Histoires littéraires des Canadiens au XVIIIe siècle

Prix et mentions

GAGNANT du Prix Gabrielle-Roy 2012

Histoires littéraires des Canadiens au XVIIIe siècle

Discipline: Histoire
Parution: 23 mars 2012
«Ouvrage savant en même temps que lisible par le grand public, il révèle des pans des lettres canadiennes-françaises qui contribuent à mettre en lumière la façon dont une culture se constitue, historiquement et institutionnellement».

Description

L'origine des lettres québécoises remonte au XVIIIe siècle. C’est ce que relève ce travail archéologique sur un patrimoine littéraire longtemps négligé par les historiens : les représentations du Canadien par des Européens dans les dernières décennies de la Nouvelle-France, mais aussi les premiers textes conçus et diffusés par les Canadiens eux-mêmes dans la nouvelle Province de Québec puis au Bas-Canada.
La figure du fier et indiscipliné Canadien parfois assimilé au « Sauvage » traverse en Nouvelle-France les écrits de Lahontan, de Lafitau, de Charlevoix et de Mgr de Saint-Vallier. Elle hante aussi les récits de Beauchêne, de Lesage et de Voltaire, comme les témoignages de Kalm, de Montcalm, de Bougainville et de madame Bégon.
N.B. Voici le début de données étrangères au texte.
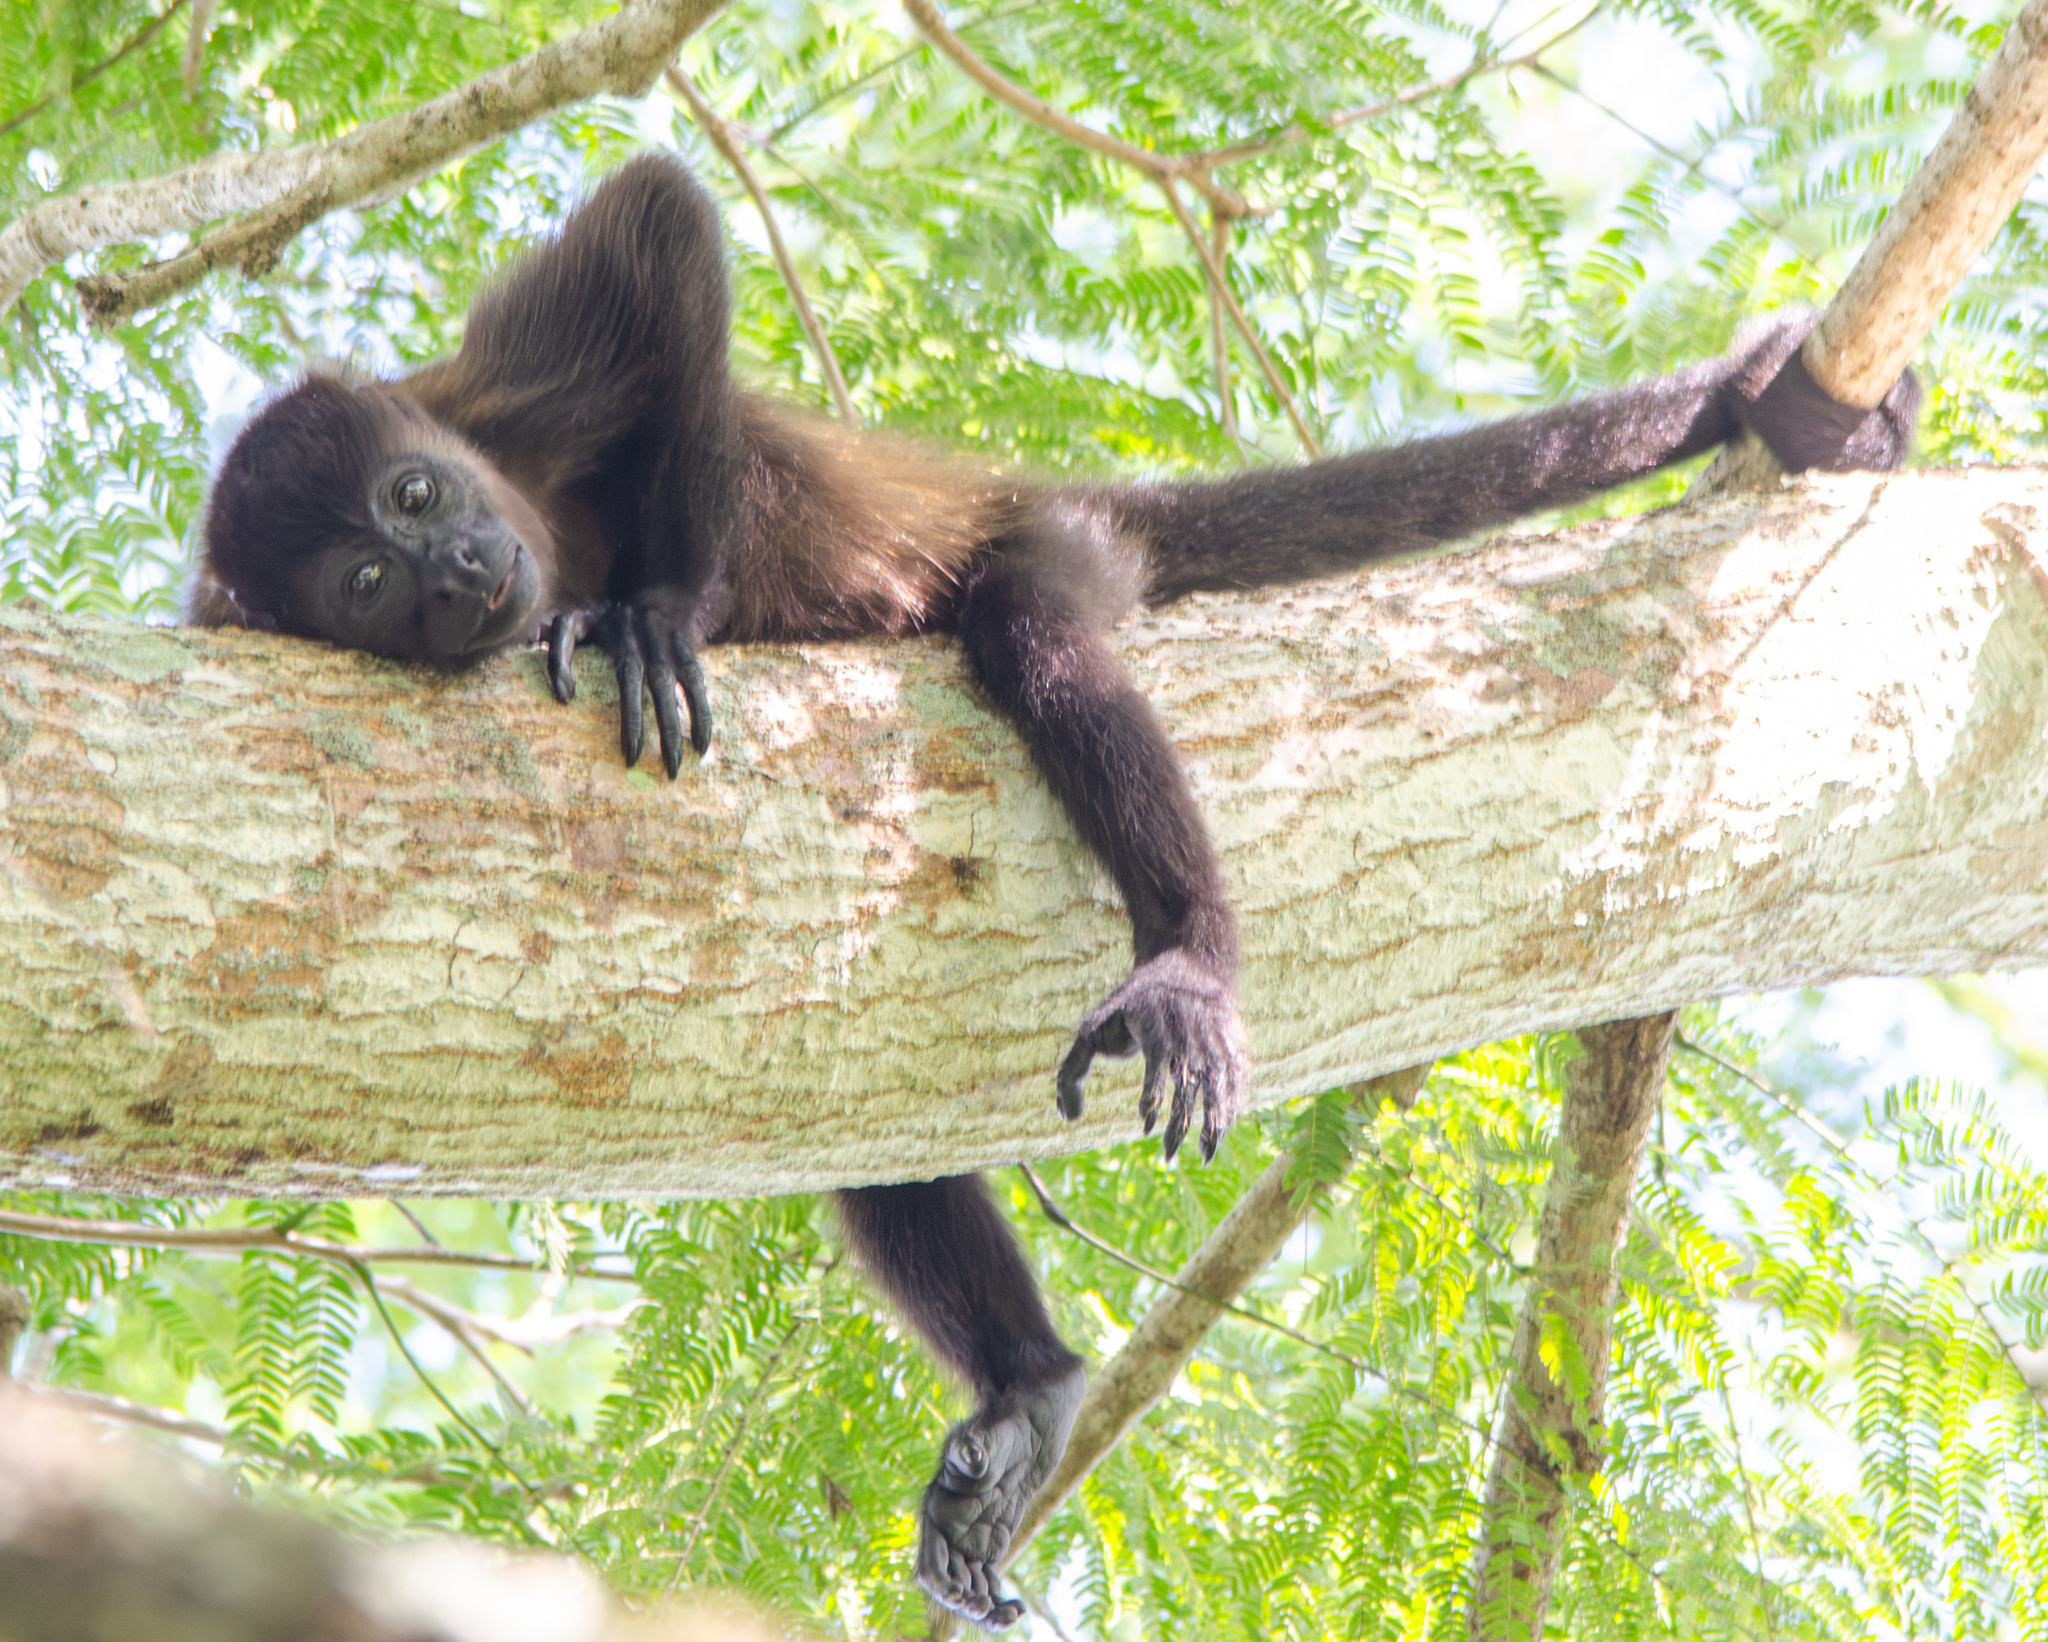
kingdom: Animalia
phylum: Chordata
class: Mammalia
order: Primates
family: Atelidae
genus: Alouatta
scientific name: Alouatta palliata
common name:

Mais cette dernière est canadienne et c’est de l’intérieur qu’elle livre alors son point de vue sur ses compatriotes.
Au lendemain de la Conquête anglaise, les lettrés canadiens prennent eux-mêmes la plume pour défendre leurs intérêts et résister à l’assimilation. L’imprimerie et les premières gazettes leur fournissent de nouvelles armes dont ils tirent parti en s’initiant aux « Belles lettres » et à la politique. Chansons, récits, poèmes, mémoires et polémiques, mais aussi productions théâtrales animent le paysage culturel, alors que grondent les révolutions américaine et française. Les plus hardis connaissent la prison. Dans cette première génération d’écrivains se côtoient des Canadiens de naissance comme Saint-Luc de La Corne, Mézière, Bailly de Messein et Plessis, mais aussi des Français installés à demeure, comme Mesplet, Jautard, De Sales Laterrière et Du Calvet.
Également romancier, Bernard Andrès choisit ici de nous
raconter leur histoire et leurs histoires. Il offre, dans cet essai qui constitue l'aboutissement de vingt années de recherches, une synthèse narrative de ses travaux, en concluant sur le passage de la génération de la Conquête à celle des Patriotes.